Among the 16 parameter sets, the optimal operating parameters to minimize both the average weight and the standard deviation of the weight of a single jetted dot are obtained and shown in Figure 12. It is observed that an 80% needle stroke, 2 ms rising time, 2 ms open time, and 138 kPa cooling pressure are selected as the optimal operating parameters for the minimum average weight and minimum variation with respect to the weight of a single jetted dot. However, it is observed that the average weight and standard deviation for the run order 1 in Table 6 (the operating parameters are the same as the optimal parameters) are small but not minimum. The values for the run orders 2, 5, and 6, with different rising time and cooling pressure, are lower than those for the run order 1. It is concluded that the average weight and the variation of the weight of a single jetted dot are mainly affected by parameters such as the needle stroke and the open time and not affected by parameters such as the rising time and the cooling pressure.

5. Conclusions

In this study, the effects of various operating parameters on the performance of the piezoelectric jetting dispenser were experimentally tested, and the most crucial parameters that affect the jetting performances were statistically analyzed and identified. First, the structural configuration and operating principles of the piezoelectric jetting dispenser driven by dual piezostack actuators were described. An experimental apparatus was prepared with a precision scale after manufacturing the piezoelectric jetting dispenser. The selection of four primary parameters with two levels for each parameter was followed by constructing sixteen experimental sets based on the design of the experiments. The weight of a single dispensed dot was measured 100 times for each experimental set. Additionally, the average weight and standard deviation were also calculated for each experimental set. Subsequently, the experimental results were statistically analyzed by using a commercial software package. The optimal operating parameters for the minimum average weight and the minimum variation of the weight of a single dispensed dot were determined. It was confirmed that the reduction of the open time is an important parameter that reduces the average weight and the variation of the weight in the dispensed amount. However, it is difficult to increase the opening time so that it is much faster than in the presented condition.

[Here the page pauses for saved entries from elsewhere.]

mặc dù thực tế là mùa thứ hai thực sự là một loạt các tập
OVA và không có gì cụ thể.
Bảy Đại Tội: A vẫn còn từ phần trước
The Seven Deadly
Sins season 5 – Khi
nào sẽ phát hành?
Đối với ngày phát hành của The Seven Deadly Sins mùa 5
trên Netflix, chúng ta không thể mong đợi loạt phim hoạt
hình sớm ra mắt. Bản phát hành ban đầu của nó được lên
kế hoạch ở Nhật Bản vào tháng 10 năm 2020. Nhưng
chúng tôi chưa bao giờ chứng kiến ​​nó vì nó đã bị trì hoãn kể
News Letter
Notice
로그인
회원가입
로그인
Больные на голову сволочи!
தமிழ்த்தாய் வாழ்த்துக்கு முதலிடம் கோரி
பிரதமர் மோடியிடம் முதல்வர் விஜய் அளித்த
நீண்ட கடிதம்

The durability of the piezoelectric actuator and the efficiency of the packaging process are considered, and the operating frequency is approximately 100 Hz. Subsequently, the operating cycle of the piezoelectric actuator that is composed of rising, open, falling, and closing is approximately 10 ms. The increment in the open time may reduce the operating frequency and result in an increment of the packing time and a decrease in the efficiency.

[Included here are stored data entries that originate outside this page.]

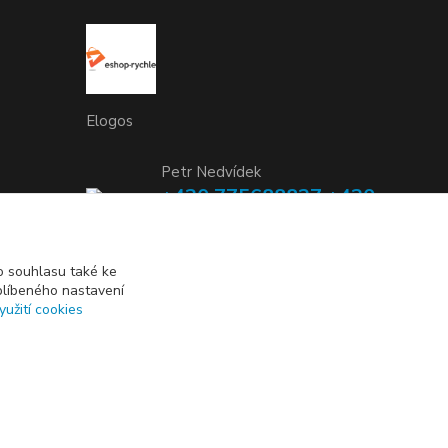
Elogos
Petr Nedvídek
+420 775688827 +420
737670415
(Po-Pá, 9-16 hod.)
 souhlasu také ke
blíbeného nastavení
info@elogos.cz
yužití cookies
Vytvořeno na
Eshop-rychle.cz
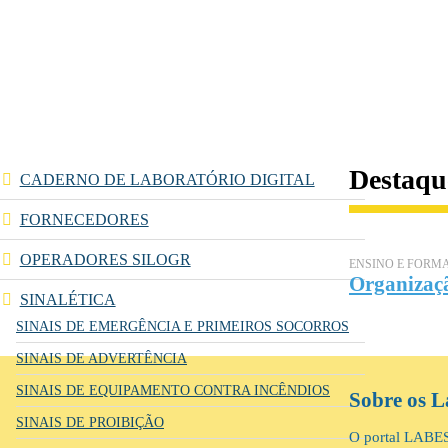
Destaqu
CADERNO DE LABORATÓRIO DIGITAL
FORNECEDORES
OPERADORES SILOGR
ENSINO E FORM
Organizaçã
SINALÉTICA
SINAIS DE EMERGÊNCIA E PRIMEIROS SOCORROS
SINAIS DE ADVERTÊNCIA
SINAIS DE EQUIPAMENTO CONTRA INCÊNDIOS
Sobre os L
SINAIS DE PROIBIÇÃO
O portal LABES 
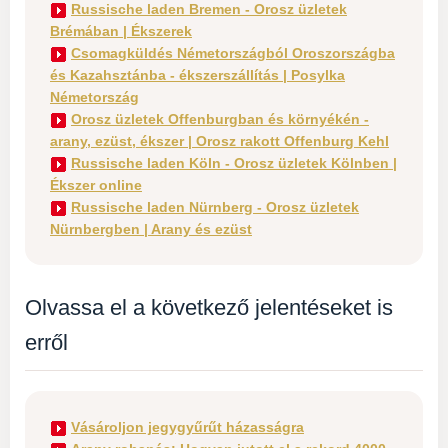
Russische laden Bremen - Orosz üzletek
Brémában | Ékszerek
Csomagküldés Németországból Oroszországba
és Kazahsztánba - ékszerszállítás | Posylka
Németország
Orosz üzletek Offenburgban és környékén -
arany, ezüst, ékszer | Orosz rakott Offenburg Kehl
Russische laden Köln - Orosz üzletek Kölnben |
Ékszer online
Russische laden Nürnberg - Orosz üzletek
Nürnbergben | Arany és ezüst
Olvassa el a következő jelentéseket is
erről
Vásároljon jegygyűrűt házasságra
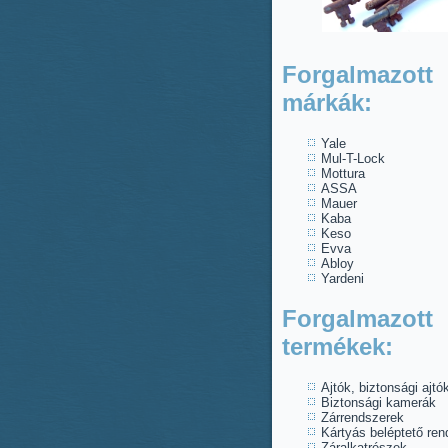
Forgalmazott
márkák:
Yale
Mul-T-Lock
Mottura
ASSA
Mauer
Kaba
Keso
Evva
Abloy
Yardeni
Forgalmazott
termékek:
Ajtók, biztonsági ajtó
Biztonsági kamerák
Zárrendszerek
Kártyás beléptető re
Záralkatrészek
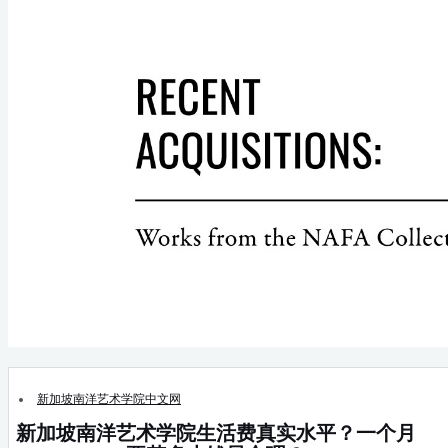
新加坡南洋艺术学院中文网
新加坡南洋艺术学院生活费真实水平？一个月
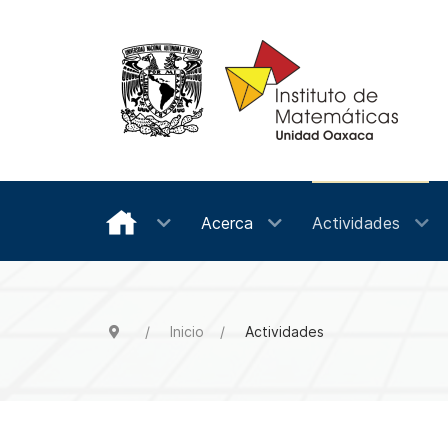
Acerca
Actividades
Inicio
Actividades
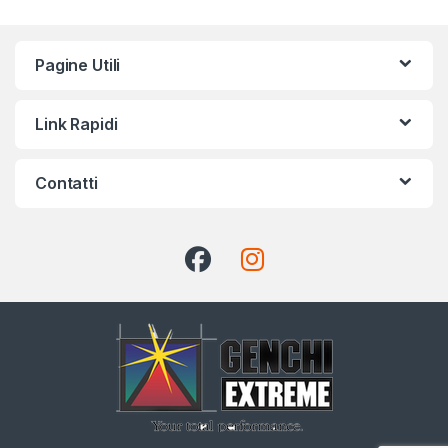
Pagine Utili
Link Rapidi
Contatti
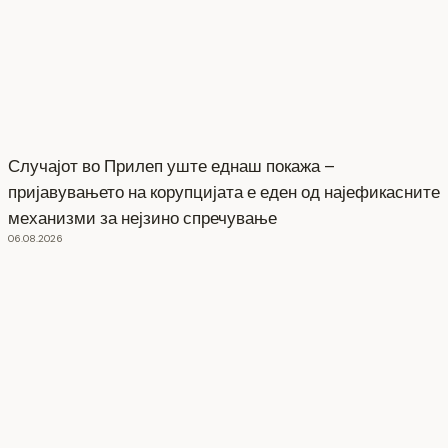
Случајот во Прилеп уште еднаш покажа –
пријавувањето на корупцијата е еден од најефикасните
механизми за нејзино спречување
06.08.2026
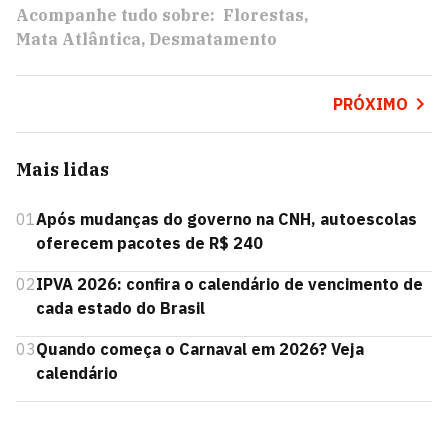
Acompanhe tudo sobre:
Florestas
Mata Atlântica
Desmatamento
PRÓXIMO
Mais lidas
01
Após mudanças do governo na CNH, autoescolas
oferecem pacotes de R$ 240
02
IPVA 2026: confira o calendário de vencimento de
cada estado do Brasil
03
Quando começa o Carnaval em 2026? Veja
calendário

The results presented in this work indicated that the needle stroke and the open time are important parameters and, hence, the reduction of the needle stroke and of the open time is the most effective method to obtain a low average weight and a low variation in the weight of a single jetted dot. In other words, it has been confirmed that, as the needle stroke and the opening time are reduced, the discharged amount decreases. Therefore, a new design of the jetting dispenser considering these two most significant parameters can be accomplished in a practical environment, especially for the LED-packaging process industry. It is finally remarked that in the next phase of this study, an experimental investigation will be carried out considering other design parameters, such as the diameter of the nozzle and the operating frequency, besides the needle stroke and the open time considered in this study.